Ketua PDPM Banjar, Muhammad Fikri, dalam sambutannya menegaskan bahwa BAD menjadi langkah strategis dalam membangun kader yang tidak hanya memahami ideologi Muhammadiyah, tetapi juga mampu berperan nyata di tengah masyarakat. Ia menyampaikan pentingnya membentuk kader yang memiliki integritas, kepekaan sosial, dan semangat kebangsaan yang kuat.
Ketua pelaksana kegiatan, Pebriyandi, yang juga Wakil Ketua Bidang Pendidikan dan Kaderisasi PDPM Banjar, menjelaskan bahwa peserta BAD berasal dari seluruh PCPM di Kabupaten Banjar dengan latar belakang yang beragam. Ia berharap kegiatan ini mampu menjadi wadah penguatan kapasitas kader agar siap melanjutkan estafet kepemimpinan Pemuda Muhammadiyah di berbagai tingkatan.
Wakil Ketua Pimpinan Wilayah Pemuda Muhammadiyah (PWPM) Kalimantan Selatan, Al Bawi, dalam sambutannya menyoroti pentingnya membangun karakter pemuda negarawan sejak di tingkat paling bawah, mulai dari lingkungan desa. Ia menjelaskan empat pilar pemuda negarawan yang mencakup: komitmen moral dan spiritual, kemampuan intelektual, kepekaan sosial, serta peran aktif dalam pembangunan bangsa. Menurutnya, pemuda harus mampu menjadi penggerak perubahan dengan tetap berpijak pada nilai-nilai Islam dan kemanusiaan.
Ketua Pimpinan Daerah Muhammadiyah (PDM) Banjar, Hasbi Rivani, turut memberikan arahan dan motivasi kepada peserta BAD. Ia menekankan bahwa nilai-nilai Muhammadiyah dan Islam harus menjadi ruh dalam setiap langkah kader Pemuda Muhammadiyah. “Peran kebangsaan tidak harus menunggu di level tinggi.
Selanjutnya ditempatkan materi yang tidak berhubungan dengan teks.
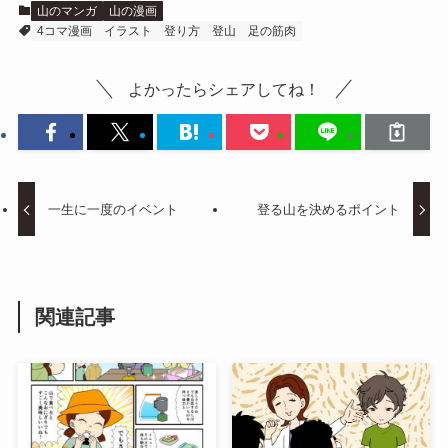
山のマンガ
山の漫画
4コマ漫画
イラスト
登り方
登山
足の筋肉
よかったらシェアしてね！
一生に一度のイベント
登る山を決めるポイント
関連記事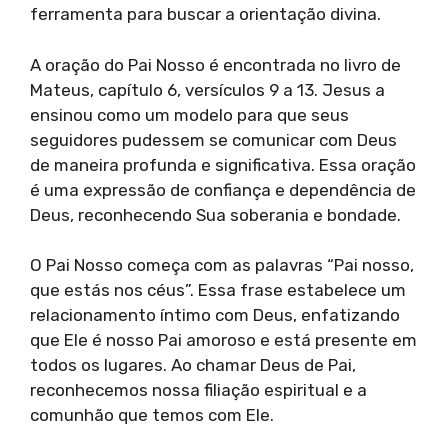
ferramenta para buscar a orientação divina.
A oração do Pai Nosso é encontrada no livro de
Mateus, capítulo 6, versículos 9 a 13. Jesus a
ensinou como um modelo para que seus
seguidores pudessem se comunicar com Deus
de maneira profunda e significativa. Essa oração
é uma expressão de confiança e dependência de
Deus, reconhecendo Sua soberania e bondade.
O Pai Nosso começa com as palavras “Pai nosso,
que estás nos céus”. Essa frase estabelece um
relacionamento íntimo com Deus, enfatizando
que Ele é nosso Pai amoroso e está presente em
todos os lugares. Ao chamar Deus de Pai,
reconhecemos nossa filiação espiritual e a
comunhão que temos com Ele.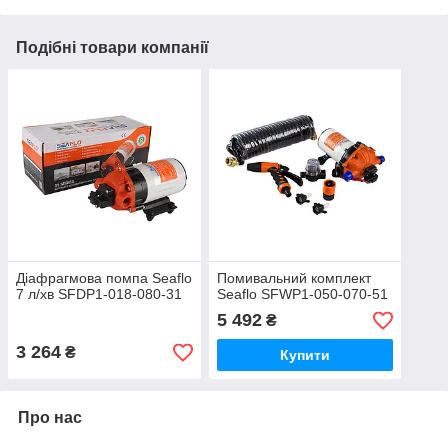
Подібні товари компанії
Діафрагмова помпа Seaflo
Помивальний комплект
7 л/хв SFDP1-018-080-31
Seaflo SFWP1-050-070-51
5 492
₴
3 264
₴
Купити
Про нас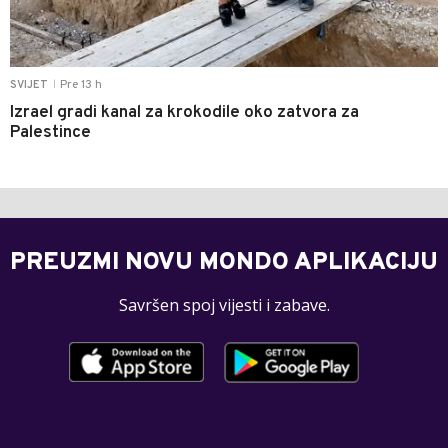
Pre 13 h
SVIJET
|
Izrael gradi kanal za krokodile oko zatvora za
Palestince
PREUZMI NOVU MONDO APLIKACIJU
Savršen spoj vijesti i zabave.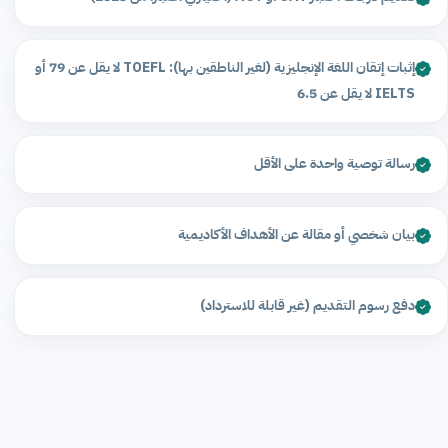
إثبات إتقان اللغة الإنجليزية (لغير الناطقين بها): TOEFL لا يقل عن 79 أو
IELTS لا يقل عن 6.5
رسالة توصية واحدة على الأقل
بيان شخصي أو مقالة عن الأهداف الأكاديمية
دفع رسوم التقديم (غير قابلة للاسترداد)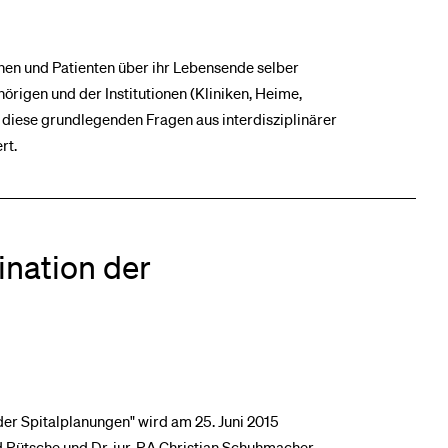
nen und Patienten über ihr Lebensende selber
igen und der Institutionen (Kliniken, Heime,
diese grundlegenden Fragen aus interdisziplinärer
rt.
nation der
r Spitalplanungen" wird am 25. Juni 2015
d Rütsche und Dr. iur. RA Christian Schuhmacher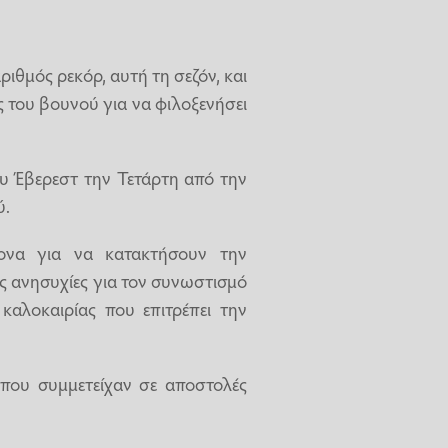
ιθμός ρεκόρ, αυτή τη σεζόν, και
 του βουνού για να φιλοξενήσει
υ Έβερεστ την Τετάρτη από την
ύ.
ονα για να κατακτήσουν την
 ανησυχίες για τον συνωστισμό
καλοκαιρίας που επιτρέπει την
ς που συμμετείχαν σε αποστολές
Dari tingkat RT pun, anak muda bisa menjadi pemimpin yang baik, berintegritas, dan memberi manfaat bagi masyarakat,” ujarnya.
Kegiatan BAD ini menjadi bagian dari proses kaderisasi berkelanjutan PDPM Banjar untuk menyiapkan generasi muda yang siap berkhidmat, berperan dalam pembangunan daerah, dan memperkuat kontribusi Muhammadiyah bagi bangsa.